Set 400 years after the time period of Shogun II, Fall of the Samurai covers one of Japan’s defining moments – the Meji Restoration (Japans first major step into becoming a modernised global power). It offers a completely different gaming experience. The campaign map has been altered, with the landscape changing slightly and the northern Island of Ezo being included properly. There are new units (39 in total), which incorporate the more modern firearms being used in the 1860’s, although there are plenty of melee units as well. You have a total of six (seven if you bought through Steam) factions to choose from, split between the Pro-Emperor and the Pro-Shogunate faction, and everything from clan management, to naval warfare, to agents and even multiplayer has been changed. In short, it’s a full-bodied, full-featured expansion like the days of old.
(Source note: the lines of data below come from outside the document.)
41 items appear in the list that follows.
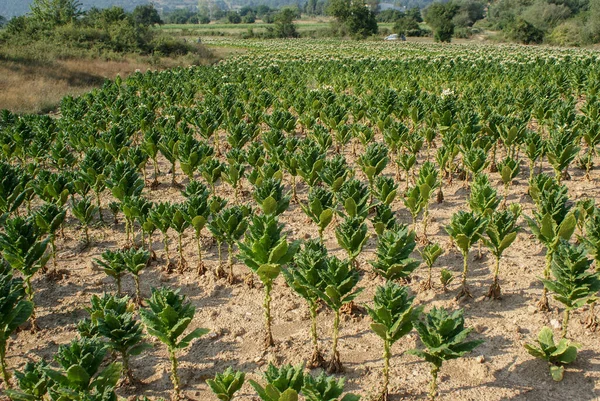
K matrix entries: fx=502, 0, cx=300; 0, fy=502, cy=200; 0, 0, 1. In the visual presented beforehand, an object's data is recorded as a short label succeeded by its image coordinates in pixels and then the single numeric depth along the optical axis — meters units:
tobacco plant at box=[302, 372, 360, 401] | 4.16
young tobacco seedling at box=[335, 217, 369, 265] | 6.61
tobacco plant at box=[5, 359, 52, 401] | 4.73
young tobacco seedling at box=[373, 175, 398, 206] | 8.36
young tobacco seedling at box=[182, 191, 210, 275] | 7.70
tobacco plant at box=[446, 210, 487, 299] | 6.61
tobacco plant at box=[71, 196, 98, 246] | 8.67
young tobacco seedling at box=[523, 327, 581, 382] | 5.42
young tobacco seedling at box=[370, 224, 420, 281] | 6.13
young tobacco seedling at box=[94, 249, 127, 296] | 6.91
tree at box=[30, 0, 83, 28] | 54.33
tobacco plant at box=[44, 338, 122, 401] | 4.47
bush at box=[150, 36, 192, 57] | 48.81
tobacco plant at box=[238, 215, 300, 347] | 5.70
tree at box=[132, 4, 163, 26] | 97.00
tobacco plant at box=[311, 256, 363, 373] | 5.30
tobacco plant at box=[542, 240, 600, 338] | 5.47
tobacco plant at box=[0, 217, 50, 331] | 6.64
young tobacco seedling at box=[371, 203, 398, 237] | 7.51
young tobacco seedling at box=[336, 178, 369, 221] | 7.70
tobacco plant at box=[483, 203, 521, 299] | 6.58
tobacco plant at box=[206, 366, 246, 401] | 4.69
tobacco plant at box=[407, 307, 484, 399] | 4.69
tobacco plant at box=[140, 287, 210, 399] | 5.05
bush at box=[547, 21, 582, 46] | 66.24
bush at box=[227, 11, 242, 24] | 150.88
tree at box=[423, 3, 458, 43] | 74.19
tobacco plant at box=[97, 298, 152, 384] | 5.23
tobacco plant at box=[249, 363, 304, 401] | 4.20
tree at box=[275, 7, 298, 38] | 94.19
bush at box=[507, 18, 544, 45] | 73.00
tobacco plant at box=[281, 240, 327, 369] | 5.50
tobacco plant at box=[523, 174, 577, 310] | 6.29
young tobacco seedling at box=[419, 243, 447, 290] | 6.94
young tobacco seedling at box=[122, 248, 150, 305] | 6.94
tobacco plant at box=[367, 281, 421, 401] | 4.88
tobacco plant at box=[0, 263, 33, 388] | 5.39
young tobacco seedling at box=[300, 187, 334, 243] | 7.55
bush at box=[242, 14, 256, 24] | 147.89
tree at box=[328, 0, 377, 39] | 84.12
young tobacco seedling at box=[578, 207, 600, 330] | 6.07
Verdict: Worth it. Despite being a ‘stand-alone’ expansion, at £24.99 you’re essentially buying a new (albeit slightly cheap) game. If you liked Empire’s Napoleonic-style combat, then this will be an excellent blast from the past.
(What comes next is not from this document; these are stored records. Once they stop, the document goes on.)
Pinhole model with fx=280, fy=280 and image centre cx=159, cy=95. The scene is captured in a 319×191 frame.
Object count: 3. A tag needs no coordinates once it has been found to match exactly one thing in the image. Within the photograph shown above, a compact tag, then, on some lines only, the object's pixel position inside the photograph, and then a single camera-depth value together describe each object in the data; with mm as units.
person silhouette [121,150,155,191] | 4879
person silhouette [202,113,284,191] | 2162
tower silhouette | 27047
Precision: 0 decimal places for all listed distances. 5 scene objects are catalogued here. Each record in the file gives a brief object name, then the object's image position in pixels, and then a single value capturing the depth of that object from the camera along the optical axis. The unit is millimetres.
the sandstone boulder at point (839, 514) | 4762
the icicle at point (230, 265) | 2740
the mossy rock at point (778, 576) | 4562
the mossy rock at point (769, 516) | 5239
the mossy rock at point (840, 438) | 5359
Clan Packs (Total War: Shogun II – Fall of the Samurai)
Released: 30th May 2012
Price: £2.99 (per clan)
The Fall of the Samurai’s clan packs are really no different from the Hattori Clan pack for the base game – they weren’t created to be DLC packs in their own right, but instead each of the four clans available for purchase were originally pre-order incentives for different retailers, which have simply been made available to everyone. There’s nothing really special about any of these clans other than a slightly different play style
An Imperial faction, the Tsu are an enigma. Despite being aligned to the modernisers, their bonuses allow them to field powerful ninja units, which is something you see Shogunate factions do more often. Choosing to play as the Tsu gives you added melee defence, more ninjas, cheaper ninja action, and quicker allegiance conversion.
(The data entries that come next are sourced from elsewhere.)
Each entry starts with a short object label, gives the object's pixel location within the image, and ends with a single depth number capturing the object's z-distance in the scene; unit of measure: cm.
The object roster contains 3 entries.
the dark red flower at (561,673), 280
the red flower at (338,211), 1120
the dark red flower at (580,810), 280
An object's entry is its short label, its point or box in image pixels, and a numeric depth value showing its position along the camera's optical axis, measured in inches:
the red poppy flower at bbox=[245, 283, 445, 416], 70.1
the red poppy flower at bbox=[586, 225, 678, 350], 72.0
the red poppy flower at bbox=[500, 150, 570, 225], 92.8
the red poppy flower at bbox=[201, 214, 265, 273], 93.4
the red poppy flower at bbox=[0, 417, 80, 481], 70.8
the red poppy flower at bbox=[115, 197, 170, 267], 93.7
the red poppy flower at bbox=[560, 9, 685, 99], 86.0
The Obama, a Shogunate faction clan and the ancestors of President Obama (not really) are masters of government and administration, and their clan bonuses reflect this – if you play of these guys you’ll have cheaper upkeep on armies, better income and be better in defending during sieges.
The Saga are loyal to the Emperor, and start off with the benefit of already having trade established with Western powers. They’re also modern and industrious, so choosing this faction will give you more accurate artillery, cheaper recruitment costs and improved growth from industrial buildings.
The Sendai are another Shogunate faction, and are shrewd diplomats and negotiators. Playing as these guys will give you a boost to diplomatic relations, and reduces penalties when it comes to new conquests being differently aligned, and resistance to occupation.
Verdict: Overpriced and underwhelming. £2.99 a pop is pretty steep for something that ultimately adds nothing new to the game.
Dragon War Battle Pack
Released: 1st May 2012
The Dragon War Battle pack is solely to historical battles. The six new battles the key exploits of Saigo Takamori and his army as they fought in the name of the emperor during the Boshin War, and range from simple lands battles, to sieges, to naval engagements. Here’s the problem: these six battles are the same six that come with the Fall of the Samurai expansion.
Verdict: It’s only worth it if you don’t own Fall of the Samurai, and actually care enough about Historical battles to want more of them. At £2.39, there’s hardly a question of value, so it’s swings and roundabouts really.
Really, the trick is to wait for a Steam sale, and then just pick everything up cheap. Outside of that there are still some pieces worth acquiring even at full price. Ultimately, with each piece of DLC, Creative Assembly learns what we want. Hopefully for Rome 2 we’ll see the next evolution of Total War DLC, and more consistent quality.